Assignment — In the data below, one line contains "1l3.5 6h-7zM16 11l3.5" and a later one contains "M765,272L803,274L801,308L762,305Z". Print both, with every line between them, exactly and alone.
BEGIN Data for this exercise
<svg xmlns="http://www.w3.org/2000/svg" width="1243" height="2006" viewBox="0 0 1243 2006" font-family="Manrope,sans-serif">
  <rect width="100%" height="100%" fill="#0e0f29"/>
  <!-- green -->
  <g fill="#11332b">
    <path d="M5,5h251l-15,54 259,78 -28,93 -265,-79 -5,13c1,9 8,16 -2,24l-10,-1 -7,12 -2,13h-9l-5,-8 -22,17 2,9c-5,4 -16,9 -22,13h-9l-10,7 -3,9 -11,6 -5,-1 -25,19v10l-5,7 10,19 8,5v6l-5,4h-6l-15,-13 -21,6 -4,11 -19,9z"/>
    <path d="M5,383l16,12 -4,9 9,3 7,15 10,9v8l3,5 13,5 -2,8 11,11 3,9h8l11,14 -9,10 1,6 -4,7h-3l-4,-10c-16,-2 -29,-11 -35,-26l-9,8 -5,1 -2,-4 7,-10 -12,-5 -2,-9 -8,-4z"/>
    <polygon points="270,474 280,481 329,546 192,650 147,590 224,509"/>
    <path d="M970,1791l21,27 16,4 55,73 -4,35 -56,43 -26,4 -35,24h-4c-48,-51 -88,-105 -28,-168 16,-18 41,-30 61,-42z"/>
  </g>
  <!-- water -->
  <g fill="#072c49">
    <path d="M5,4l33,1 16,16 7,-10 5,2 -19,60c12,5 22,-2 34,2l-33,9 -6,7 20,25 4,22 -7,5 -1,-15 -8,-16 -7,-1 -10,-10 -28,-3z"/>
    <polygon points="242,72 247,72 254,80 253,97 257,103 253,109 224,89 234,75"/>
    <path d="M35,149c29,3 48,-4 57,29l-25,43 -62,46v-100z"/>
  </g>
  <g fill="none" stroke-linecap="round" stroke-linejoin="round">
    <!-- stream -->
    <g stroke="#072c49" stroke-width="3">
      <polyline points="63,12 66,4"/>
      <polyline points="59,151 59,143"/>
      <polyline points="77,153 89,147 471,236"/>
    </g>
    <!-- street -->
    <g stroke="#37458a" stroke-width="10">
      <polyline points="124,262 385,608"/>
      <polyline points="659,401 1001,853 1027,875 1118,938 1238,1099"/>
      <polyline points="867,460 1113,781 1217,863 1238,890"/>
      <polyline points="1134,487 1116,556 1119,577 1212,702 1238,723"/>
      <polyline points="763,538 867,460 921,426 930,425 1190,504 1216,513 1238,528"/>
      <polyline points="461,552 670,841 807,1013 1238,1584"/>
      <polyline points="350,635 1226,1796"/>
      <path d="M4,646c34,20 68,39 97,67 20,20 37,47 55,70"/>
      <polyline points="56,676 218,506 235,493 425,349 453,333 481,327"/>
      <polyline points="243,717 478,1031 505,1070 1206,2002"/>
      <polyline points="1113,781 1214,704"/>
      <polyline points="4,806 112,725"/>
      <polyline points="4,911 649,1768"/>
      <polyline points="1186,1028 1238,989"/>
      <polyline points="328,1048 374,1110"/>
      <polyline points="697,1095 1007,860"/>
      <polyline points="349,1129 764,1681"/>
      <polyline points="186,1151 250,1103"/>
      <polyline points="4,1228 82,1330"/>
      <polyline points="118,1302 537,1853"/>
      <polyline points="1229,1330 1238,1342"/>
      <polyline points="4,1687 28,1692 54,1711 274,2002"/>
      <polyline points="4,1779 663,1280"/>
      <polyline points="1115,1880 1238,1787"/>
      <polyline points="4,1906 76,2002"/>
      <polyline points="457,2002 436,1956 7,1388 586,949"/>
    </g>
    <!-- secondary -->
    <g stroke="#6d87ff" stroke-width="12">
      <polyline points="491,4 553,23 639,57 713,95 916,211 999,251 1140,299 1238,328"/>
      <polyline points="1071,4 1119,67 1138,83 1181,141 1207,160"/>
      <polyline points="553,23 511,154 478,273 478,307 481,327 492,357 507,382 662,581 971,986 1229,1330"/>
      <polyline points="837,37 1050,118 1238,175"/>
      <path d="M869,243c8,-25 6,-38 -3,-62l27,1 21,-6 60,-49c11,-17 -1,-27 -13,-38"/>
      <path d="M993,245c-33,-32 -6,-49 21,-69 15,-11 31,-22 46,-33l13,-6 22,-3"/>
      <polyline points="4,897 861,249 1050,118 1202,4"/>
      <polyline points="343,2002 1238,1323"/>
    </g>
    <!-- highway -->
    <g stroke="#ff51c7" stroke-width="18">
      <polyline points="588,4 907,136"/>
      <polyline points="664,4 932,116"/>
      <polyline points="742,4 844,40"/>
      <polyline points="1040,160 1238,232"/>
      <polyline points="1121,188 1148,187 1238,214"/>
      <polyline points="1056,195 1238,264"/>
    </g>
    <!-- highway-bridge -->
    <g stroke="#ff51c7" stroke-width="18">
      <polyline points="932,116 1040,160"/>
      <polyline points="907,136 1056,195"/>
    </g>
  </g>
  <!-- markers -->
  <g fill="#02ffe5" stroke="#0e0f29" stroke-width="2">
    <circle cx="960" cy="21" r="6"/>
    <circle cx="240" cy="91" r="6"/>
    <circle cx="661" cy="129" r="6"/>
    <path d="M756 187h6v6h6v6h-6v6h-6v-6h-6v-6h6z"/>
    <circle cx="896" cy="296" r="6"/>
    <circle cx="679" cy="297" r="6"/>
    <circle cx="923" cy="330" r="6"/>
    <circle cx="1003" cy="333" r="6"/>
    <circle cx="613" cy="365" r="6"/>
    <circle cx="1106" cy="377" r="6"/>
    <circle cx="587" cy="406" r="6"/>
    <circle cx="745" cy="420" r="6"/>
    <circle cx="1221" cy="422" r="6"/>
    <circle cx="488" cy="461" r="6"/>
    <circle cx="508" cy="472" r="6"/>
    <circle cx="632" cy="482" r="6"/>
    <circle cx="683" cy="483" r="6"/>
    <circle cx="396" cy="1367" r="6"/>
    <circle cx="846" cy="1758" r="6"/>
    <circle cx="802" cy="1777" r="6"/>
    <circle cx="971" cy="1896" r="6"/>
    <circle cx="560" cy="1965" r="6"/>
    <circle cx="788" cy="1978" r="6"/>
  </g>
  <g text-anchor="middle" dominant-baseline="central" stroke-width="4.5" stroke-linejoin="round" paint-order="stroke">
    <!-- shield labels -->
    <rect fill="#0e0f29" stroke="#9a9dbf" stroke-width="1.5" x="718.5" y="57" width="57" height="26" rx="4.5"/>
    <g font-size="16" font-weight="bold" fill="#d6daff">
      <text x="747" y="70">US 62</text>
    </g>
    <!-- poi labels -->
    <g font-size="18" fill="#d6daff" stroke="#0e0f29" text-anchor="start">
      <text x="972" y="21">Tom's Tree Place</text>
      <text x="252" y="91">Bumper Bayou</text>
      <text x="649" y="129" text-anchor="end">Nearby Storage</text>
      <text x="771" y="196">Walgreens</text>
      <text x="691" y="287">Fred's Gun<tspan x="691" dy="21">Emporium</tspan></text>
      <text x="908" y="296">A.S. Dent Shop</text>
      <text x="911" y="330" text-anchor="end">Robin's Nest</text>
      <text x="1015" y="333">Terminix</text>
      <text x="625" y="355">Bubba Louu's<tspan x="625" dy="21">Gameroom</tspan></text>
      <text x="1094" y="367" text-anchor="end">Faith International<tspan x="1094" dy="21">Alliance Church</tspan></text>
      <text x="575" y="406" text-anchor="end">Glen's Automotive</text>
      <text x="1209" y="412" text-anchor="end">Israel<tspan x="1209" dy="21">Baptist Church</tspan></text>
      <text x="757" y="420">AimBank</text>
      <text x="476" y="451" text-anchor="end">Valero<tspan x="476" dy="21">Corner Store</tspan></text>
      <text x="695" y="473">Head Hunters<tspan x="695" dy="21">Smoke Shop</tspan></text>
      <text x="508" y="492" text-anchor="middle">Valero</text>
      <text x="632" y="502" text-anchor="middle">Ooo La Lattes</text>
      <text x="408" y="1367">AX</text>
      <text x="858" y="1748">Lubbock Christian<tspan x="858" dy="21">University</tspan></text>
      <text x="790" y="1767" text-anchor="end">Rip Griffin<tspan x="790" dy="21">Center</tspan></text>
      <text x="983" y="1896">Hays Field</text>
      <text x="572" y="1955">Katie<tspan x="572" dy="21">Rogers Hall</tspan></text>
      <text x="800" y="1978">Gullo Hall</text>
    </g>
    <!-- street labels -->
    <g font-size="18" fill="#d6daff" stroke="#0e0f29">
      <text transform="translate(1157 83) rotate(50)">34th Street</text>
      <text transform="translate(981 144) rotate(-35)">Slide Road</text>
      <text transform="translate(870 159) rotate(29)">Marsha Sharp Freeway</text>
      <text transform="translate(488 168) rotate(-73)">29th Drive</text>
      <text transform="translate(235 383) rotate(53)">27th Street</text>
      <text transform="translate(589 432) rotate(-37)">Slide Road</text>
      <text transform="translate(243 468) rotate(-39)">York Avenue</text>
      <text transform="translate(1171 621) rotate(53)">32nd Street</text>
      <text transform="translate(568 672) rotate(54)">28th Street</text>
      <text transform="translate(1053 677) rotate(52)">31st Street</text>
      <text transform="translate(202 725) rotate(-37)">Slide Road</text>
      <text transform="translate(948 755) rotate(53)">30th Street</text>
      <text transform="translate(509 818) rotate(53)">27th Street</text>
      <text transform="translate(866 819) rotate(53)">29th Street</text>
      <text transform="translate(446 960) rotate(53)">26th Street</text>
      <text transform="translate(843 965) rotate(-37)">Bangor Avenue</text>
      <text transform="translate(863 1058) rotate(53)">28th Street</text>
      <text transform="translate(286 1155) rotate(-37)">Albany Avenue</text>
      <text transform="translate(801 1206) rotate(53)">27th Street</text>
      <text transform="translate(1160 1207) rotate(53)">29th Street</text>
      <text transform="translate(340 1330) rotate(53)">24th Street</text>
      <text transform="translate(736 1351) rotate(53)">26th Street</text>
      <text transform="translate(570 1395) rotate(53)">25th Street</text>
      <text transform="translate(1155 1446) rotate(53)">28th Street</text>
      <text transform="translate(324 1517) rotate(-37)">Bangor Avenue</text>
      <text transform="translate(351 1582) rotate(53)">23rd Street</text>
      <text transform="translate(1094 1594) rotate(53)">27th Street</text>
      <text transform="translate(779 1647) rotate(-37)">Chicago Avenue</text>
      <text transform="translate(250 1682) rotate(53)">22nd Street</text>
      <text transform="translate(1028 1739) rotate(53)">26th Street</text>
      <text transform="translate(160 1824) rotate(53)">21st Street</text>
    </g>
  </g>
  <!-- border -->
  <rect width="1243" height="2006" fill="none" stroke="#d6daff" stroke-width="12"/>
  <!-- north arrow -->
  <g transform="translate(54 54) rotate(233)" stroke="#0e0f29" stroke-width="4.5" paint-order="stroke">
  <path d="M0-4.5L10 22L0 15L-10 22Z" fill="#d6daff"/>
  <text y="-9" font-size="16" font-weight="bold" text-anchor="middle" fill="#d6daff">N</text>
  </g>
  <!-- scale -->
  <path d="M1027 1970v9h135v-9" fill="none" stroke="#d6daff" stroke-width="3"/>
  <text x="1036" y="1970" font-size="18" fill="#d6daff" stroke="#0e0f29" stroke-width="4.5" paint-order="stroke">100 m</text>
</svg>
END Data for this exercise
BEGIN Data for this exercise
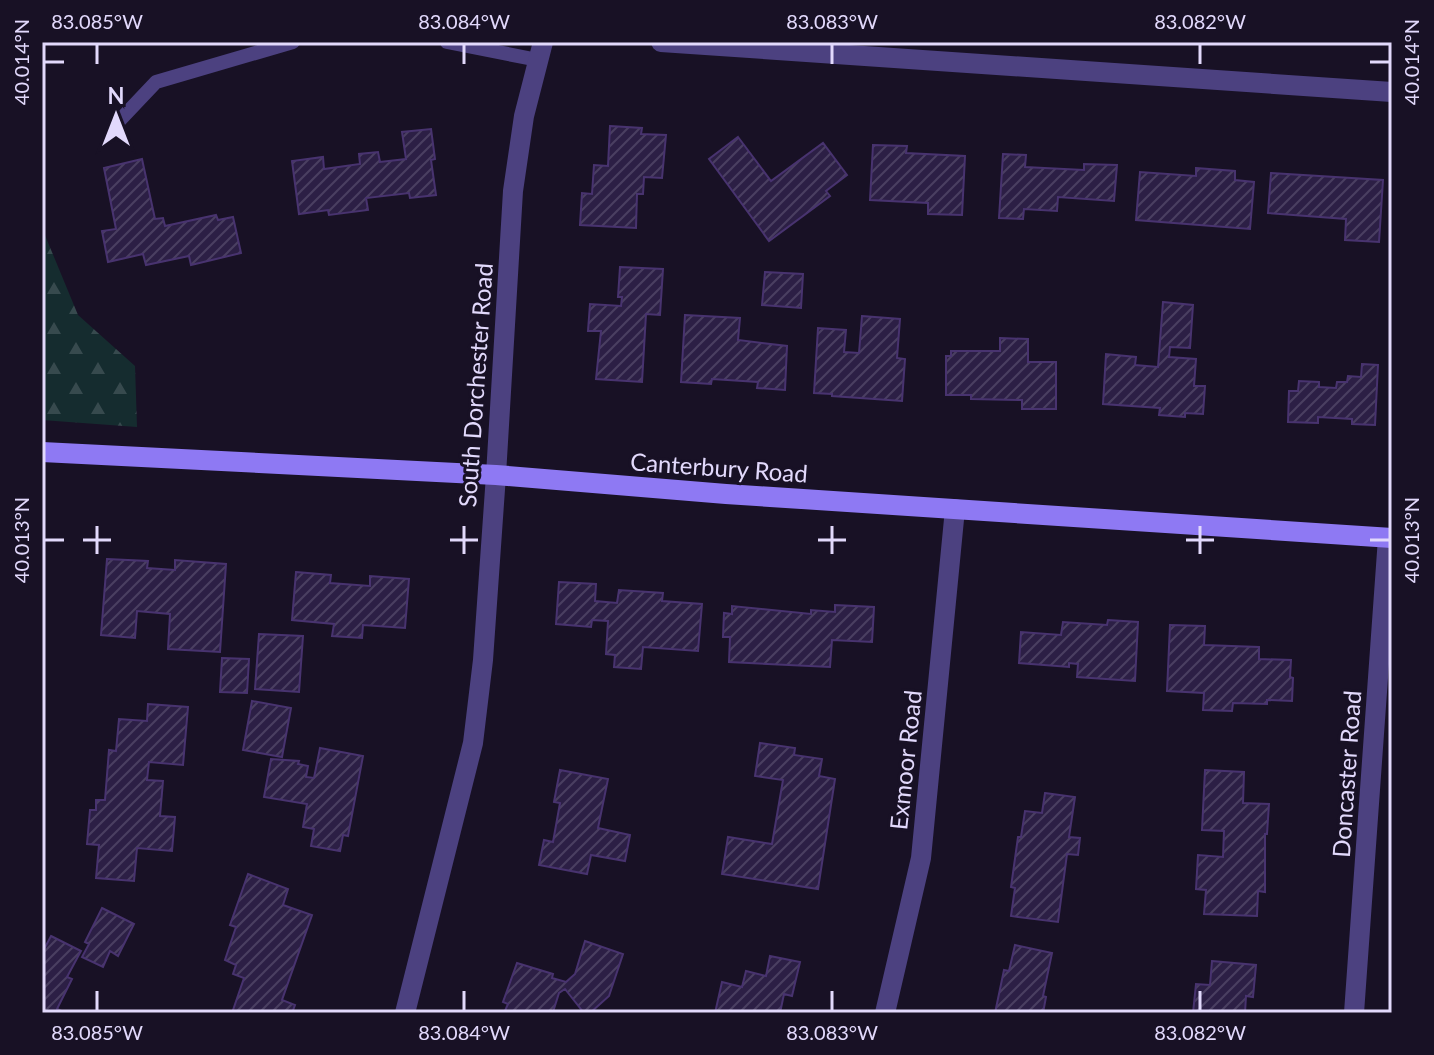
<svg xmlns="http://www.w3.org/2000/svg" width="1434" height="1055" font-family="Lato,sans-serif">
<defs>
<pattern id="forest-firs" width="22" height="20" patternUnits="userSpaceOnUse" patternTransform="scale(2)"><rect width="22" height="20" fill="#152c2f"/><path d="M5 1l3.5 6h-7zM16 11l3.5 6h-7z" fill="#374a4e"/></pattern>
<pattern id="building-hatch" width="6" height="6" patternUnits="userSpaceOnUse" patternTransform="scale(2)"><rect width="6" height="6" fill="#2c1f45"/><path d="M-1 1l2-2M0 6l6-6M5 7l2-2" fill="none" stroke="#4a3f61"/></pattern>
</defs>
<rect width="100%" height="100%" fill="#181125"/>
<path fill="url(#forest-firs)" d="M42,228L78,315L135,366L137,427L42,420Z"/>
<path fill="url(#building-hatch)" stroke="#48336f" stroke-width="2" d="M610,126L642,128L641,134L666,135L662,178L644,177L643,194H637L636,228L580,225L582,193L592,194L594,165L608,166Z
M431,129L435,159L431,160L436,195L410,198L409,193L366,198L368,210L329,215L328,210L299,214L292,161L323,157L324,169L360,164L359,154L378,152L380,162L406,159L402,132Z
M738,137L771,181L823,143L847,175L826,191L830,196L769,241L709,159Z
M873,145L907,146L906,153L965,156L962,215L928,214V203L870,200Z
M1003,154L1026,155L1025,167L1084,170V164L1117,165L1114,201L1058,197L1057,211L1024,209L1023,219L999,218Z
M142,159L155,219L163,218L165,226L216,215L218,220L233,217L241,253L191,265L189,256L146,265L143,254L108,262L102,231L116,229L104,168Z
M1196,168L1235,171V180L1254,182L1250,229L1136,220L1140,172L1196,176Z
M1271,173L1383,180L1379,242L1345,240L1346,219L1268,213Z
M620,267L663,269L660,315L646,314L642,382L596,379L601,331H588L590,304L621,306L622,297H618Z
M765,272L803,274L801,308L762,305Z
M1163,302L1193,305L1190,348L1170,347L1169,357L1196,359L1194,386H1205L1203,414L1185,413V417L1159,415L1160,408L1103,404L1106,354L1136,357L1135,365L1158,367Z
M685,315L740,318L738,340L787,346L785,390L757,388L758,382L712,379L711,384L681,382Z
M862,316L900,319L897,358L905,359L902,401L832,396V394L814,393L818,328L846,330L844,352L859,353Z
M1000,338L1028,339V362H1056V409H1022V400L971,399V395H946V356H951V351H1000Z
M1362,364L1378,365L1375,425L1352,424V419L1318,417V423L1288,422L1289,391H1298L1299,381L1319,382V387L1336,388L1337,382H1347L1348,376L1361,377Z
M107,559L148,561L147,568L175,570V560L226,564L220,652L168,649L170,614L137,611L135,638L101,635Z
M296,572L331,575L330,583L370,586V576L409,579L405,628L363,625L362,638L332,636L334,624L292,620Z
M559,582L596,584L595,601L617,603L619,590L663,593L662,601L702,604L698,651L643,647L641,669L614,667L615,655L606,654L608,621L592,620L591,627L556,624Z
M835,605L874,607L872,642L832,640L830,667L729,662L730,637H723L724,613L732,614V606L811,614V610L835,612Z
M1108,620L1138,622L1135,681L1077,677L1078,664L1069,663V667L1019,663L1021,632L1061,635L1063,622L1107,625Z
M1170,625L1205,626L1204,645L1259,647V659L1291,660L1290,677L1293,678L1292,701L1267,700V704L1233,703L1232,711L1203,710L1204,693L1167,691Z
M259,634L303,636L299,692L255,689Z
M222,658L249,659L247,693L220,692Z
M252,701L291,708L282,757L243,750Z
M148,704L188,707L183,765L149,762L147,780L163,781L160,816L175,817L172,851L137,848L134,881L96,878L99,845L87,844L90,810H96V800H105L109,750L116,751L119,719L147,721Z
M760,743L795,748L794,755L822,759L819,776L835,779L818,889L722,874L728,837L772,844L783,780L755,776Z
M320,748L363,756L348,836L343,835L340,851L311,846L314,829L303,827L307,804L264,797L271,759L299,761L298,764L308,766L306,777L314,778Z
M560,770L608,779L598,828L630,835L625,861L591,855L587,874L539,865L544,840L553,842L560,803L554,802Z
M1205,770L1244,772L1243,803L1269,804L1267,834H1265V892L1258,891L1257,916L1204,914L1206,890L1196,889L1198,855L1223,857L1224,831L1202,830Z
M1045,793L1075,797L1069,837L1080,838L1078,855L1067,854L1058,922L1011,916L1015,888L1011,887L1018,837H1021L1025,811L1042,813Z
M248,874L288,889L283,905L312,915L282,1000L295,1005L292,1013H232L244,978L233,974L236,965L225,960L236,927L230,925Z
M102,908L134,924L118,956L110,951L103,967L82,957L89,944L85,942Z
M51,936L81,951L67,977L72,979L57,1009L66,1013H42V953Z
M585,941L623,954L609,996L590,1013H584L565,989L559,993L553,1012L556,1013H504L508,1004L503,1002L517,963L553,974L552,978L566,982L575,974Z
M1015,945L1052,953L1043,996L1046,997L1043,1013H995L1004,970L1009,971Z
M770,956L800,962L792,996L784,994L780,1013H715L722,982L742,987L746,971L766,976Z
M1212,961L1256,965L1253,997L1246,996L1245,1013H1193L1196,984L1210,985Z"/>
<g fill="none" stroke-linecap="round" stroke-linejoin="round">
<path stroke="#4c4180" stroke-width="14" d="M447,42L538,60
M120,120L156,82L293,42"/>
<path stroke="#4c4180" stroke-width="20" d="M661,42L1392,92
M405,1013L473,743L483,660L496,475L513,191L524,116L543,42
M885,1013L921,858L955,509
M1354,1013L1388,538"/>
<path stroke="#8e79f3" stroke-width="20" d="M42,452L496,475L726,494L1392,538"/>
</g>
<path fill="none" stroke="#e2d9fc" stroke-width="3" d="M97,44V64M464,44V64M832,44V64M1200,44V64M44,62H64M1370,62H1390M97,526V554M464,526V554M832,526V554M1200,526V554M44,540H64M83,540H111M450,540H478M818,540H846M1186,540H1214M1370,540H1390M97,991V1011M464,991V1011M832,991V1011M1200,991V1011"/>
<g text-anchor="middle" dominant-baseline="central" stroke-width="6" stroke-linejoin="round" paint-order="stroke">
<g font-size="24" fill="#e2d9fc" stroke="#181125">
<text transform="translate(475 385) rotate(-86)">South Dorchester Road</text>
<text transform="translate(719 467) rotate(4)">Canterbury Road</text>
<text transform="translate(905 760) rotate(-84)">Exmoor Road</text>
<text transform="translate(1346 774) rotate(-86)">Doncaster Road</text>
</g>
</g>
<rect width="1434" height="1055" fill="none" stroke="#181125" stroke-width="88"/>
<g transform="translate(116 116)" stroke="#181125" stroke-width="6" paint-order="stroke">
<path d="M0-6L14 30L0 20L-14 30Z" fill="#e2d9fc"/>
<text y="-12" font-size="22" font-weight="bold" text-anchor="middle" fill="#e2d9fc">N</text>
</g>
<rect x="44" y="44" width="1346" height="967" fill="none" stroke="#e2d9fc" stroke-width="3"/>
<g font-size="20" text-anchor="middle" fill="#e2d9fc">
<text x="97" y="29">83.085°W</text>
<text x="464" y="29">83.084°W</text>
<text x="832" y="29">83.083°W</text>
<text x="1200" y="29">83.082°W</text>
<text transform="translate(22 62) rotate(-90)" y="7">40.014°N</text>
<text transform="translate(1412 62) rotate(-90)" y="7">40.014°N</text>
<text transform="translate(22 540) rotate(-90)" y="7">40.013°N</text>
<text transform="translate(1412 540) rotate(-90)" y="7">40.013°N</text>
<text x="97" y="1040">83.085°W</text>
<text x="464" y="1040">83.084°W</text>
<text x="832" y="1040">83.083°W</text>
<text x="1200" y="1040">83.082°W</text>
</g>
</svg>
END Data for this exercise
Task output —
<pattern id="forest-firs" width="22" height="20" patternUnits="userSpaceOnUse" patternTransform="scale(2)"><rect width="22" height="20" fill="#152c2f"/><path d="M5 1l3.5 6h-7zM16 11l3.5 6h-7z" fill="#374a4e"/></pattern>
<pattern id="building-hatch" width="6" height="6" patternUnits="userSpaceOnUse" patternTransform="scale(2)"><rect width="6" height="6" fill="#2c1f45"/><path d="M-1 1l2-2M0 6l6-6M5 7l2-2" fill="none" stroke="#4a3f61"/></pattern>
</defs>
<rect width="100%" height="100%" fill="#181125"/>
<path fill="url(#forest-firs)" d="M42,228L78,315L135,366L137,427L42,420Z"/>
<path fill="url(#building-hatch)" stroke="#48336f" stroke-width="2" d="M610,126L642,128L641,134L666,135L662,178L644,177L643,194H637L636,228L580,225L582,193L592,194L594,165L608,166Z
M431,129L435,159L431,160L436,195L410,198L409,193L366,198L368,210L329,215L328,210L299,214L292,161L323,157L324,169L360,164L359,154L378,152L380,162L406,159L402,132Z
M738,137L771,181L823,143L847,175L826,191L830,196L769,241L709,159Z
M873,145L907,146L906,153L965,156L962,215L928,214V203L870,200Z
M1003,154L1026,155L1025,167L1084,170V164L1117,165L1114,201L1058,197L1057,211L1024,209L1023,219L999,218Z
M142,159L155,219L163,218L165,226L216,215L218,220L233,217L241,253L191,265L189,256L146,265L143,254L108,262L102,231L116,229L104,168Z
M1196,168L1235,171V180L1254,182L1250,229L1136,220L1140,172L1196,176Z
M1271,173L1383,180L1379,242L1345,240L1346,219L1268,213Z
M620,267L663,269L660,315L646,314L642,382L596,379L601,331H588L590,304L621,306L622,297H618Z
M765,272L803,274L801,308L762,305Z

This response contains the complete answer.